Nevertheless, whether with diplomats or what not, these days moved along for us very brightly. We young and active. My brother and his wife were idyllically happy in their married life; and their happiness was reflected in all around them. He was working with the prospect of greater success to come with greater experience, living simply, taking healthful exercise, using tact and patience, and keeping a cheerful hope. Then, in the sixth month of his marriage, the heart was cut out of it all by the death of his young Queen after a miscarriage that resulted in blood-poisoning from some bungling of the doctors. They treated her for typhoid fever and blundered about for weeks, till a putrefaction had set in that no treatment could retard.
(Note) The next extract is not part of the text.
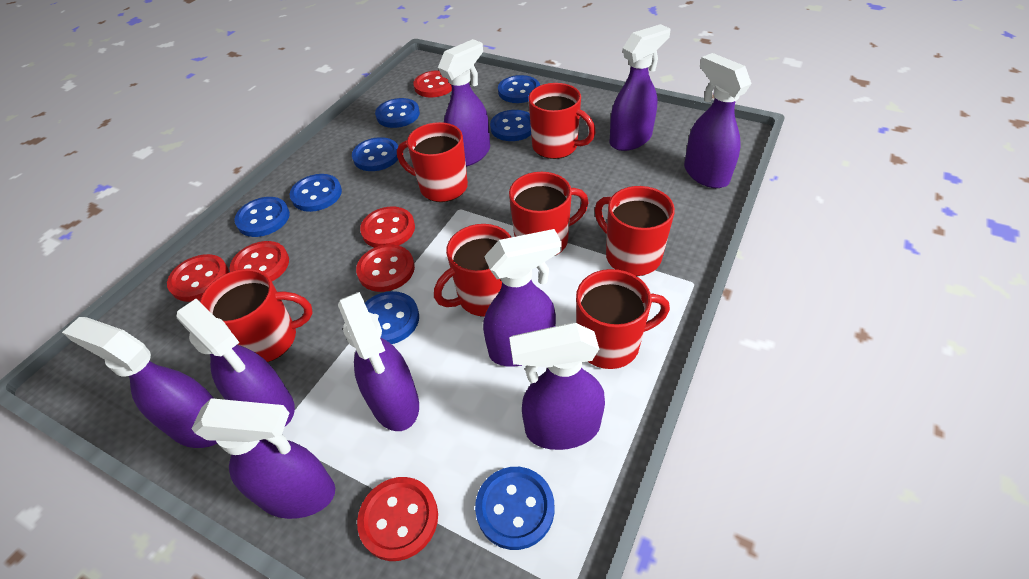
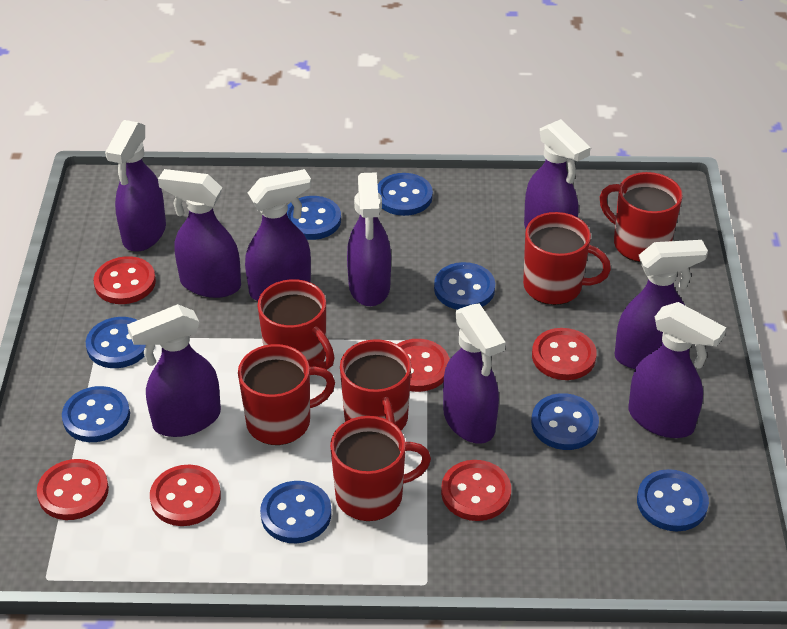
red mug: [200,269,313,362] [397,122,468,202] [434,224,511,317] [509,172,589,256] [528,83,596,159] [576,269,670,369] [595,186,675,276] = 7 -> [238,344,335,445] [257,279,335,370] [330,416,431,521] [340,339,411,430] [523,212,611,305] [600,172,683,262] = 6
She was buried in the Escurial, and my brother would not leave the palace. Every day he would shut himself up, for hours, in the crypt where her tomb was; and when we tried to coax him away he would not speak to us. It was midsummer and the heat was extreme, but he would not leave her body to go to La Granja. He would not do anything but grieve, in a silence that worried us more than the wildest outburst, neglecting himself and his duties, taking no exercise, sunken in a mood of passionate despair that seemed to have put him beyond our reach. He did not sleep. We coaxed him to come out for a little fresh air in the early mornings about five o’clock, and again in the evenings after sunset, but it was months before I succeeded in getting him to ride on horseback. The Spaniards do not understand a grief that is silent. He did not care. He seemed to have lost interest in life entirely; and, as the months passed, we were afraid that his health would be destroyed.